So, your baby ready to start weaning? How exciting!! ⠀⠀
Introducing your baby to solid food, should start when your baby is around 6 months old and showing all the signs of readiness. These include – ⠀⠀
– Baby can stay in a sitting position and hold their head steady. ⠀⠀
– Baby can co-ordinate their eyes, hands and mouth so they can look at food, and pick it up to their mouth. ⠀⠀
– Baby can swallow food (rather than spit it back out). ⠀⠀ ⠀
If your little one is chewing their fists, waking more in the night and wanting extra milk, these aren’t’t necessarily signs that baby is ready for solid food, but more perfectly normal behavioural traits in babies. ⠀⠀⠀⠀⠀⠀⠀⠀⠀⠀⠀⠀⠀
What food to start with?
From the beginning of weaning, start with only vegetables for a week or so, once a day. By starting with only vegetables, focusing on bitter green veg, this allows baby to get a head start with getting used to this contrast flavours. This in turn helps them to learn to love these flavours and avoid fussy tendencies as they grow older. Remember, it’s important to continue to serve these veggies on a regular basis once other foods are introduced.
What time of day?
When you start to wean, baby will only need a small amount of food in between their milk feeds. Choose a time in the day when they are well rested, not tired, too hungry or too full from their last milk feed, this will give them the best opportunity to be open to trying this new experience. Don’t worry if that time isn’t a “traditional”. Breakfast, lunch, or dinner time let your baby’s schedule guide you here, and you can adjust it as the weeks go by.
Finger food or puree –
From the beginning of weaning you have three choices, to serve solid food to baby puréed or very soft steamed veg served in finger strips. And you can also offer a mixture of both to get the best of both worlds. Serving finger foods allows little one to gain independence, develop their chewing skills, and the dexterity skills. Whilst spoon feeding allows you to help your little one eat more food and is a more gradual route to eating solid food. However, if you do both, serving mashed carrot alongside a steamed carrot stick, allows baby to explore the same taste in a variety of textures, developing their skills further.
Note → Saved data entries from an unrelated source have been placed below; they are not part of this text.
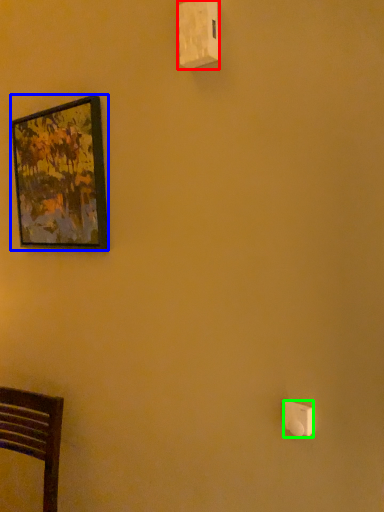
Question: Considering the real-world distances, which object is farthest from light switch (highlighted by a red box)? picture frame (highlighted by a blue box) or light switch (highlighted by a green box)?

Choices:
 (A) picture frame
 (B) light switch

Answer: (B)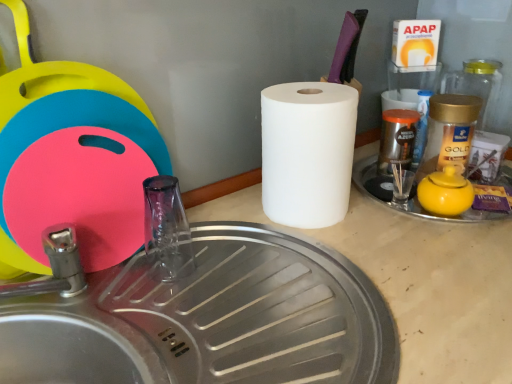
Question: Is transparent glass faucet at center next to yellow matte teapot at right?

Choices:
 (A) no
 (B) yes

Answer: (A)

Question: Can you confirm if transparent glass faucet at center is bigger than yellow matte teapot at right?

Choices:
 (A) no
 (B) yes

Answer: (A)

Question: Are transparent glass faucet at center and yellow matte teapot at right located far from each other?

Choices:
 (A) yes
 (B) no

Answer: (B)

Question: Does transparent glass faucet at center appear on the right side of yellow matte teapot at right?

Choices:
 (A) no
 (B) yes

Answer: (A)

Question: Is the depth of transparent glass faucet at center greater than that of yellow matte teapot at right?

Choices:
 (A) no
 (B) yes

Answer: (A)

Question: Considering the positions of yellow matte teapot at right and brushed metal sink at lower left in the image, is yellow matte teapot at right taller or shorter than brushed metal sink at lower left?

Choices:
 (A) tall
 (B) short

Answer: (B)

Question: Is point (429, 173) positioned closer to the camera than point (263, 312)?

Choices:
 (A) closer
 (B) farther

Answer: (B)

Question: Is yellow matte teapot at right to the left or to the right of brushed metal sink at lower left in the image?

Choices:
 (A) left
 (B) right

Answer: (B)

Question: In terms of width, does yellow matte teapot at right look wider or thinner when compared to brushed metal sink at lower left?

Choices:
 (A) thin
 (B) wide

Answer: (A)

Question: Considering the positions of white matte paper towel at center and brushed metal sink at lower left in the image, is white matte paper towel at center bigger or smaller than brushed metal sink at lower left?

Choices:
 (A) small
 (B) big

Answer: (A)

Question: Considering their positions, is white matte paper towel at center located in front of or behind brushed metal sink at lower left?

Choices:
 (A) front
 (B) behind

Answer: (B)

Question: Considering the positions of white matte paper towel at center and brushed metal sink at lower left in the image, is white matte paper towel at center taller or shorter than brushed metal sink at lower left?

Choices:
 (A) short
 (B) tall

Answer: (B)

Question: Is white matte paper towel at center inside or outside of brushed metal sink at lower left?

Choices:
 (A) outside
 (B) inside

Answer: (A)

Question: Is yellow matte teapot at right wider or thinner than transparent glass faucet at center?

Choices:
 (A) thin
 (B) wide

Answer: (B)

Question: From their relative heights in the image, would you say yellow matte teapot at right is taller or shorter than transparent glass faucet at center?

Choices:
 (A) tall
 (B) short

Answer: (B)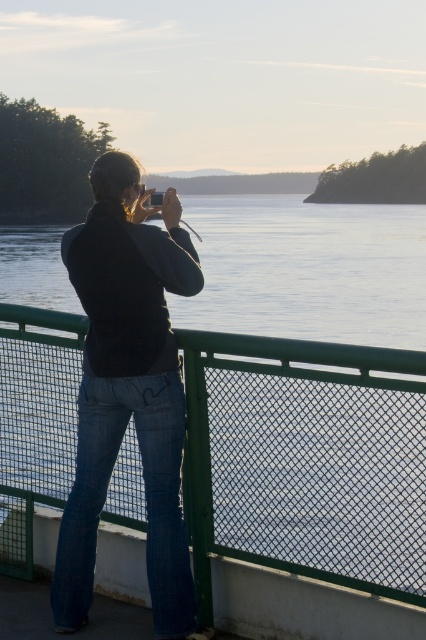
Is green mesh fence at center shorter than denim jeans at center?

Indeed, green mesh fence at center has a lesser height compared to denim jeans at center.

How much distance is there between green mesh fence at center and denim jeans at center?

green mesh fence at center and denim jeans at center are 21.50 inches apart from each other.

Image resolution: width=426 pixels, height=640 pixels. What do you see at coordinates (305, 460) in the screenshot? I see `green mesh fence at center` at bounding box center [305, 460].

The width and height of the screenshot is (426, 640). In order to click on green mesh fence at center in this screenshot , I will do `click(305, 460)`.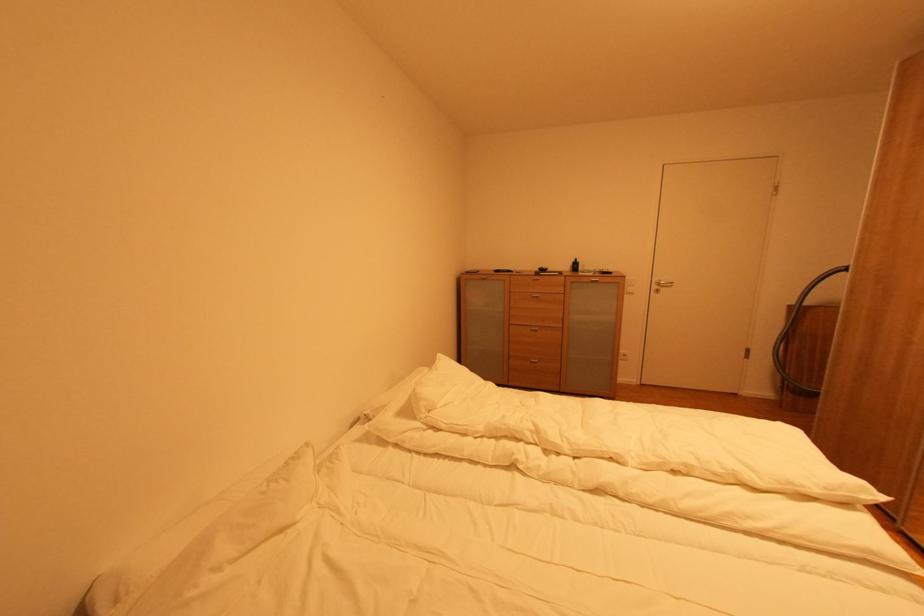
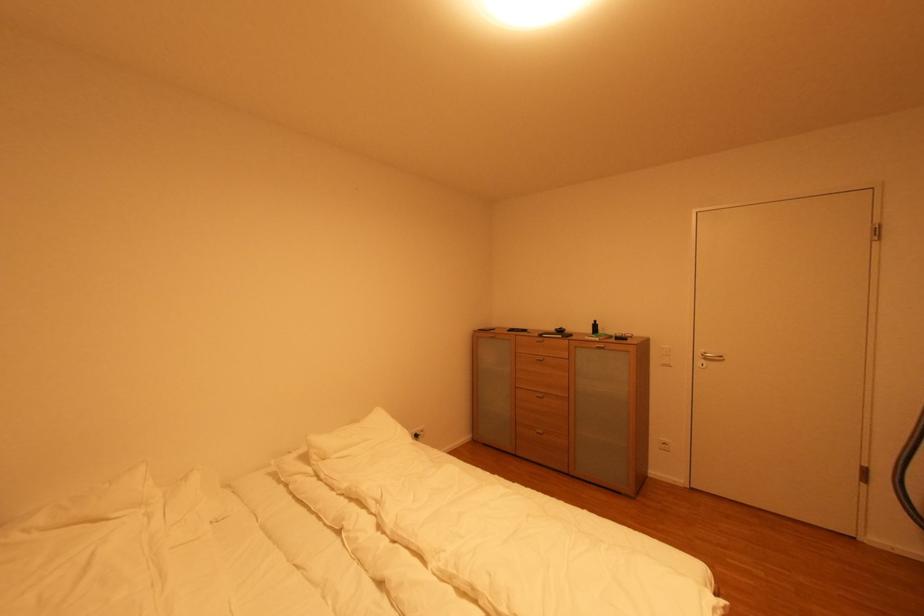
In the second image, find the point that corresponds to point (701, 476) in the first image.

(485, 606)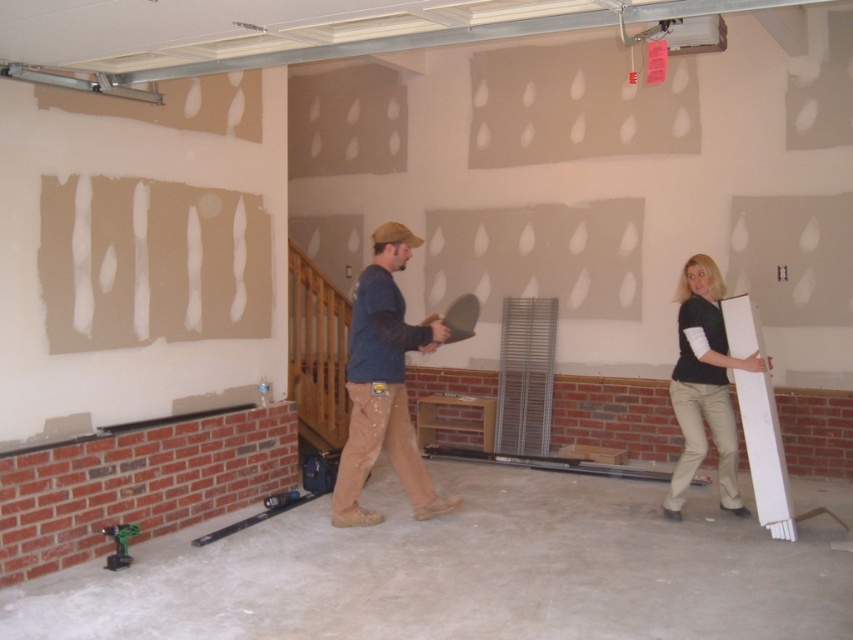
You are an inspector in the construction site. You see the matte blue shirt at center and the white matte board at center. Which object is closer to you?

The matte blue shirt at center is closer to you because it is in front of the white matte board at center.

You are an inspector checking the construction site. You notice the matte blue shirt at center and the white matte board at center. Which object is positioned higher in the image?

The matte blue shirt at center is above the white matte board at center, so it is positioned higher in the image.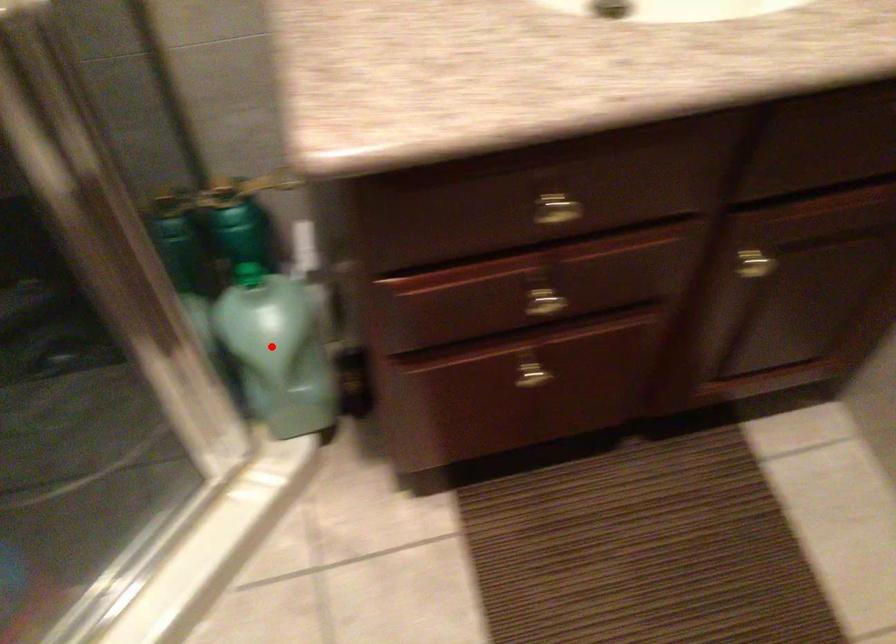
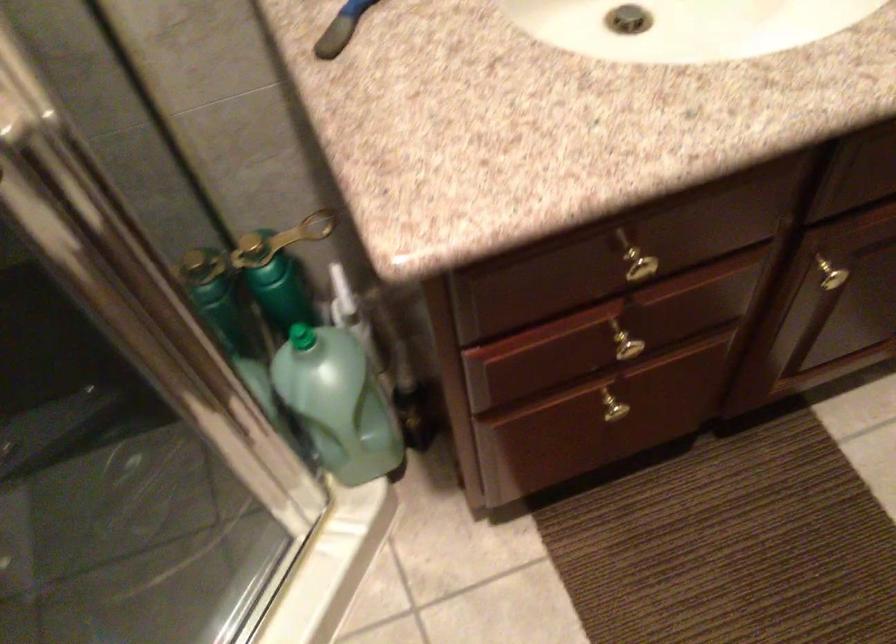
The point at the highlighted location is marked in the first image. Where is the corresponding point in the second image?

(338, 402)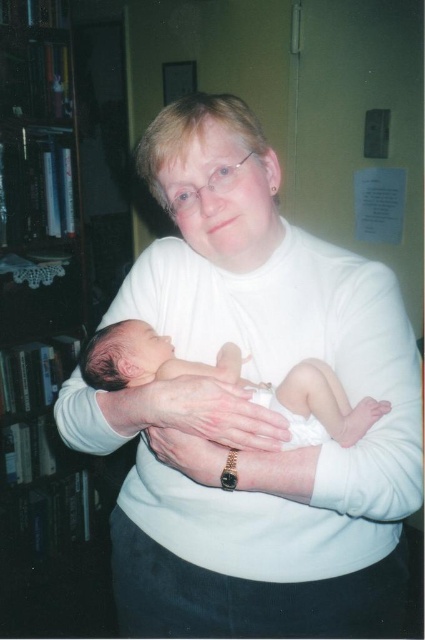
Question: Does white smooth sweater at center have a larger size compared to black wood bookshelf at left?

Choices:
 (A) no
 (B) yes

Answer: (A)

Question: Estimate the real-world distances between objects in this image. Which object is farther from the smooth white newborn at center?

Choices:
 (A) white smooth sweater at center
 (B) black wood bookshelf at left

Answer: (B)

Question: Which object is closer to the camera taking this photo?

Choices:
 (A) smooth white newborn at center
 (B) black wood bookshelf at left

Answer: (A)

Question: Is white smooth sweater at center thinner than smooth white newborn at center?

Choices:
 (A) no
 (B) yes

Answer: (A)

Question: Which point is farther to the camera?

Choices:
 (A) (8, 29)
 (B) (365, 467)

Answer: (A)

Question: Is black wood bookshelf at left wider than smooth white newborn at center?

Choices:
 (A) no
 (B) yes

Answer: (A)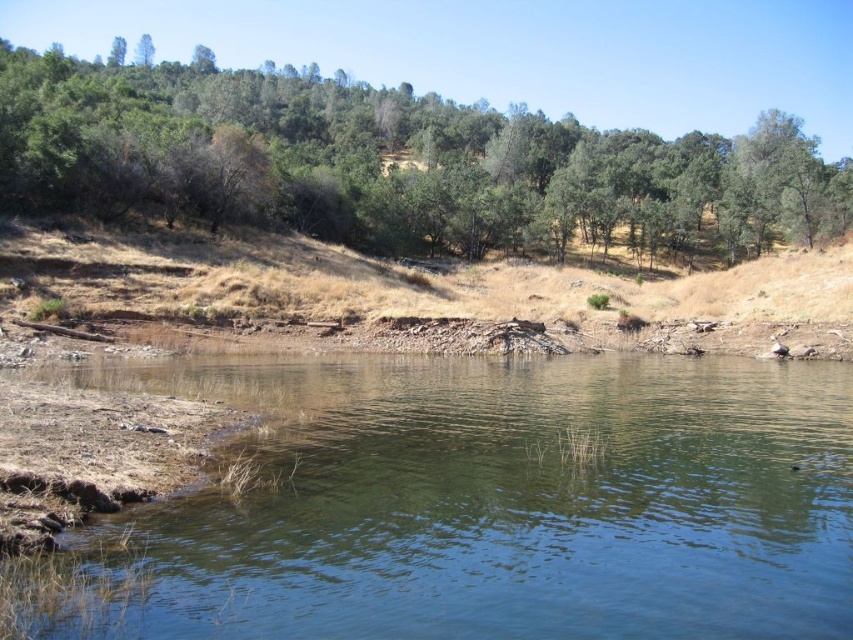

When serving finger foods in those first few weeks, you want the veg to mush easily between your thumb and forefinger. Then cut the food into a rough finger shape, using your forefinger a general guide, but no need to get the ruler out, just a rough estimation is fine. This is purely to assist your little one to hold the food easily. Find more information on how to serve food to baby here. (Link to how to serve page).
My top tips for weaning baby: ⠀⠀
• If possible, try to eat the same food with baby, modelling how you are eating so babe learns from you. ⠀⠀⠀
• Be patient and calm, go at baby’s pace. If they become distressed stop the meal and try again later or the next day. ⠀⠀
• Allow baby to use their hands as much as possible, if spoon feeding, let baby hold a preloaded spoon. ⠀⠀
• Also, if possible, always feed baby in a highchair at the dining table, so when baby goes in this chair, they know it’s eating time. ⠀
Don’t worry about the quantity of food baby is eating, at these early stages, it’s all about exposing them to new tastes and textures, allowing baby to learn to chew and swallow. They’ll still be getting most of their nutrients from their breast or formula milk.
Next steps –
Once your little one has been trying veggies for a week or so, and you feel like they are ready to try something different, you can now introduce soft ripe fruit into the mix, along with all of the recipes which Rebecca creates, eating together as a family to help your little one develop this eating skill. Try to build baby’s meals in a balanced way, offering a little carbohydrate, protein, dairy, healthy fats and lots of fruit and veg.
How many meals?
As time goes by, your little one may start to show signs that they are ready to have more food in the day, so gradually increase the number of meals they are having. As a rough guide, 1 meal at 6 months, 2 meals at 7 months, and by the time baby is around 8-10 months they will probably be on 3 meals a day.
Will my baby’s milk intake change?
As your baby starts to eat more solid food, you may notice that their appetite for their breast or formula milk decreases during the day. It is very normal for a baby of around 7-9 months to want to drop their mid-morning or mid afternoon milk feed, and quite possibly by the time they are 1 year old they will just be having their morning, bedtime and any nighttime milk feeds. Let baby take the lead on this and reduce the milk as and when you feel baby is ready.